# Pensacola Bay Bridge 5-15-2021



## DPete (Nov 27, 2020)

The wife wanted to go for a ride today to check out how the bridge is coming along so I obliged and of course brought some rods and shrimp. We stopped at a couple spots along the east side of the bridge north of the center span and dropped lines near old bridge spans just to see if anything was hungry. The spade's were hungry. It's was dead until about 3 and then the graph starting pinging and showed a schools of something. Right then the two rods we had suspended shrimp on bent over and we pulled up two real healthy spades about 12-14". I checked the bottom sets and a spade grabbed one as I brought the shrimp up and the other down rod was robbed. We didn't keep any because my wife says "they're too pretty to make into sammiches". WTF? I disagree, but happy wife = happy life. We were in 28 feet of water with most active fish at the 18-20ft mark. They showed up in a school and were gone about 20-30 min after it started.
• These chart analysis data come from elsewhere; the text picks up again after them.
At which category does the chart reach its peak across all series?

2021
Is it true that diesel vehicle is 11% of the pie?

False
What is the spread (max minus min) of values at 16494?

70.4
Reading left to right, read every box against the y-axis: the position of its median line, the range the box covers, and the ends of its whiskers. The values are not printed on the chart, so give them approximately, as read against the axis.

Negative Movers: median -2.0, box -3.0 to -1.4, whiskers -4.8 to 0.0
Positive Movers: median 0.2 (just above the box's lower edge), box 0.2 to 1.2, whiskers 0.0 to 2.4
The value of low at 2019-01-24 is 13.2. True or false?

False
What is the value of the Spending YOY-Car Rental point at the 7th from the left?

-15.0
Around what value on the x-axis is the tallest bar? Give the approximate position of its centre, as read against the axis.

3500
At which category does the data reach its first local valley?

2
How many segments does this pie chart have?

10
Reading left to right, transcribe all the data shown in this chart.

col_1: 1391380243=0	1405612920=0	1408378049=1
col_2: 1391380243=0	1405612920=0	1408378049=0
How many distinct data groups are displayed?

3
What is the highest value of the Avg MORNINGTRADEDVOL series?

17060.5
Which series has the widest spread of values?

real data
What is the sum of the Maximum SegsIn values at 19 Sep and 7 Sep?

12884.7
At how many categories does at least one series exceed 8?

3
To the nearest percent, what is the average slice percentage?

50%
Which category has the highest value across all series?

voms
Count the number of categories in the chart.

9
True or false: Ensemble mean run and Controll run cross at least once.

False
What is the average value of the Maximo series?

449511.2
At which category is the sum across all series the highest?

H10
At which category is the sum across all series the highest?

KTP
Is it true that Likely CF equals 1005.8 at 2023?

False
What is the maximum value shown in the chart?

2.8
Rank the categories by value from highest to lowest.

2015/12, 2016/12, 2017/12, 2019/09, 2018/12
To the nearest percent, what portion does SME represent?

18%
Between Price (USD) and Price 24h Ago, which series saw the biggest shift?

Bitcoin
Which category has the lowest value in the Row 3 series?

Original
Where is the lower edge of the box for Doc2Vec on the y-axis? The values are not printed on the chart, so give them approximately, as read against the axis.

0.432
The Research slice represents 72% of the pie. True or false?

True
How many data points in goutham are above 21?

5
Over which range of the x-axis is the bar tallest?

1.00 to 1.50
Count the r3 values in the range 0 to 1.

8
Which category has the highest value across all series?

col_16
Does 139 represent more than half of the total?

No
I did have a pretty stout one break a 15lb flouro leader boat side but most of them were around the 10-15" range. They are fun to catch.


----------



## Boat-Dude (Sep 24, 2011)

They give a good fight on a pole. They really are good to eat, I have eaten plenty.


----------



## CurDog (Nov 14, 2010)

Had to be fun. I've never tried them on rod/reel. I usually hit them with a hawaiian sling or a speargun at the 3 barges, while snapper/king fishing.


----------